→ **WHAT YOU ARE ASKED TO DO**
Starting at the line that has "N26 ist die" and ending after the line that has "Ähnliche Beiträge", write out those rows again, substituting "Girokonto" for "Bankkonto" and leaving everything else unchanged.

→ **DATA RECORDS**
====
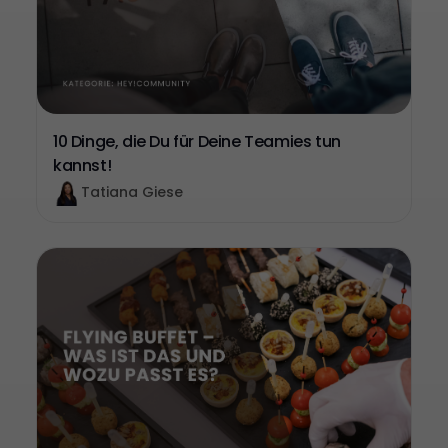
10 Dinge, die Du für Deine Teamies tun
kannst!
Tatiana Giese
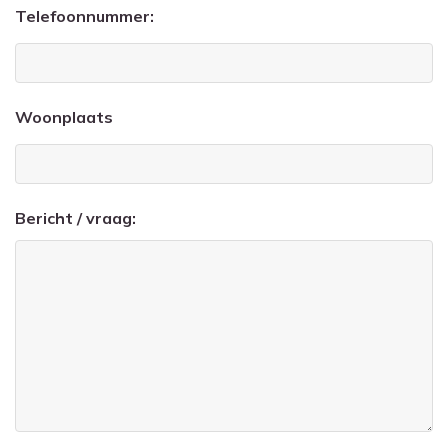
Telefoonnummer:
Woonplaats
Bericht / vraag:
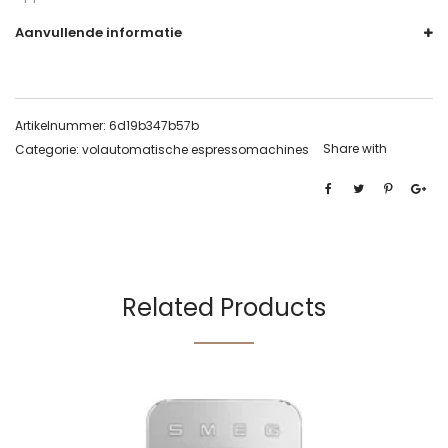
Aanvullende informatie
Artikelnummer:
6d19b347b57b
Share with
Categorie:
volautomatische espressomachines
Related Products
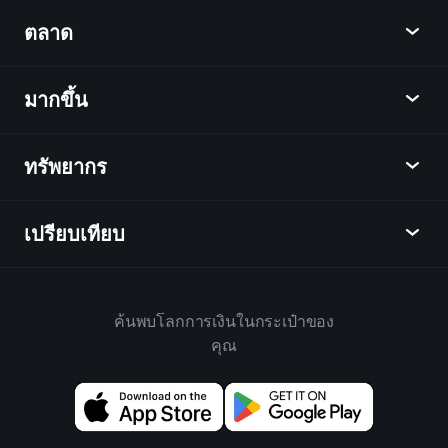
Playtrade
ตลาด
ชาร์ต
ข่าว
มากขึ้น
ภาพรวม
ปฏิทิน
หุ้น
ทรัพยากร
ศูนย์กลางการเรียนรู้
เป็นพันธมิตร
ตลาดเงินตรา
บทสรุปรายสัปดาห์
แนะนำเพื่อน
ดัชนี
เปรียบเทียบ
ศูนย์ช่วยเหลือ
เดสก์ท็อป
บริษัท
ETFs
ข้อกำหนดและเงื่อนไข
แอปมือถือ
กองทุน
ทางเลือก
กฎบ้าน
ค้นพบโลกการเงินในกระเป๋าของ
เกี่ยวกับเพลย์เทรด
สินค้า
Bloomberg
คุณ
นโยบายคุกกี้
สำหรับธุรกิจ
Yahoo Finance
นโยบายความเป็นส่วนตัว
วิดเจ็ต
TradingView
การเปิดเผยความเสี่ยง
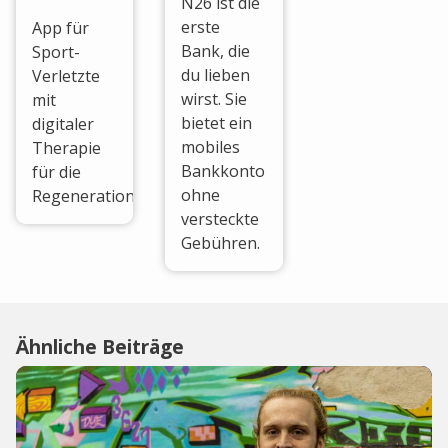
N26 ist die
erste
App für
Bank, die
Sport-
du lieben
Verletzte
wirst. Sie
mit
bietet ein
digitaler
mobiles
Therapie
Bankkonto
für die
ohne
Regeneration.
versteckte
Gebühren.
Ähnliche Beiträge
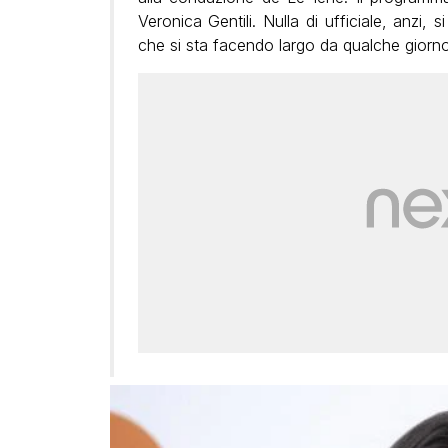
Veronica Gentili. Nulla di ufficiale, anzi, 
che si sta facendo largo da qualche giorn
====
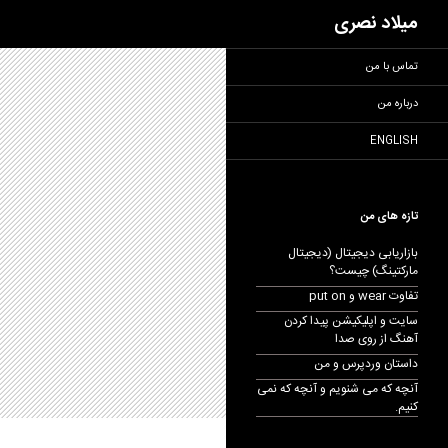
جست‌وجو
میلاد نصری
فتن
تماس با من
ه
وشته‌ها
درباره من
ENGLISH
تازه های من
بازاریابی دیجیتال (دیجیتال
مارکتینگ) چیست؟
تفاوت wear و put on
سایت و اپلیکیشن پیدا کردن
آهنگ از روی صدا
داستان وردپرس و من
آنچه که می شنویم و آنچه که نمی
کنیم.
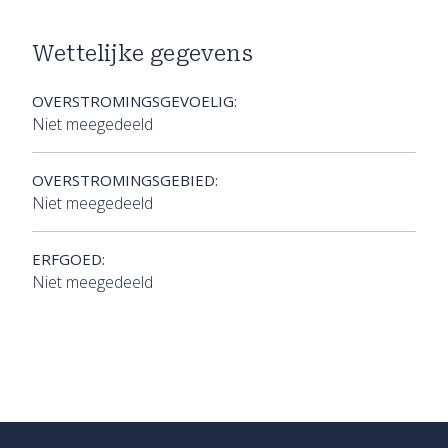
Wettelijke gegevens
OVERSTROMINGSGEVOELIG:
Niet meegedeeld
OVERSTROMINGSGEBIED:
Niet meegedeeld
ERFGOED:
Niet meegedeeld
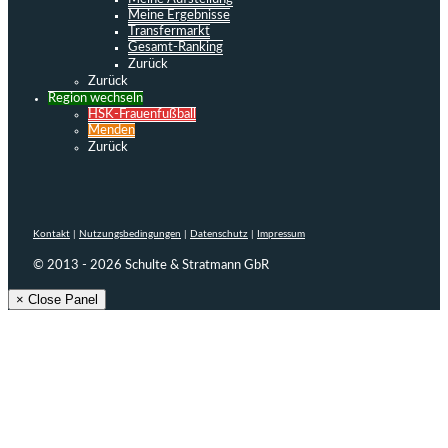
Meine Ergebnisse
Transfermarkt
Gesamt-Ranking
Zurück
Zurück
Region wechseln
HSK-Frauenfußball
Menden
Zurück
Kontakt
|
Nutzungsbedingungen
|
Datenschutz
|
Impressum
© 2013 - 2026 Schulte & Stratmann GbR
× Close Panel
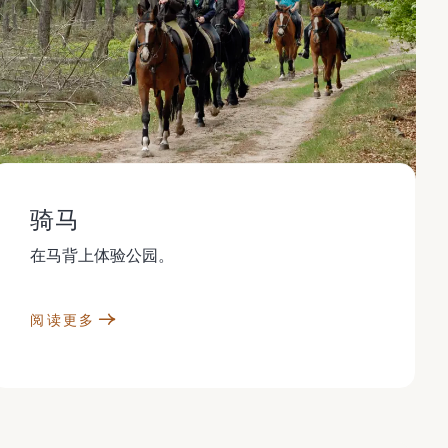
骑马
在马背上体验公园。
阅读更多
====
→ **THE COMPLETED TASK**
N26 ist die
erste
App für
Bank, die
Sport-
du lieben
Verletzte
wirst. Sie
mit
bietet ein
digitaler
mobiles
Therapie
Girokonto
für die
ohne
Regeneration.
versteckte
Gebühren.
Ähnliche Beiträge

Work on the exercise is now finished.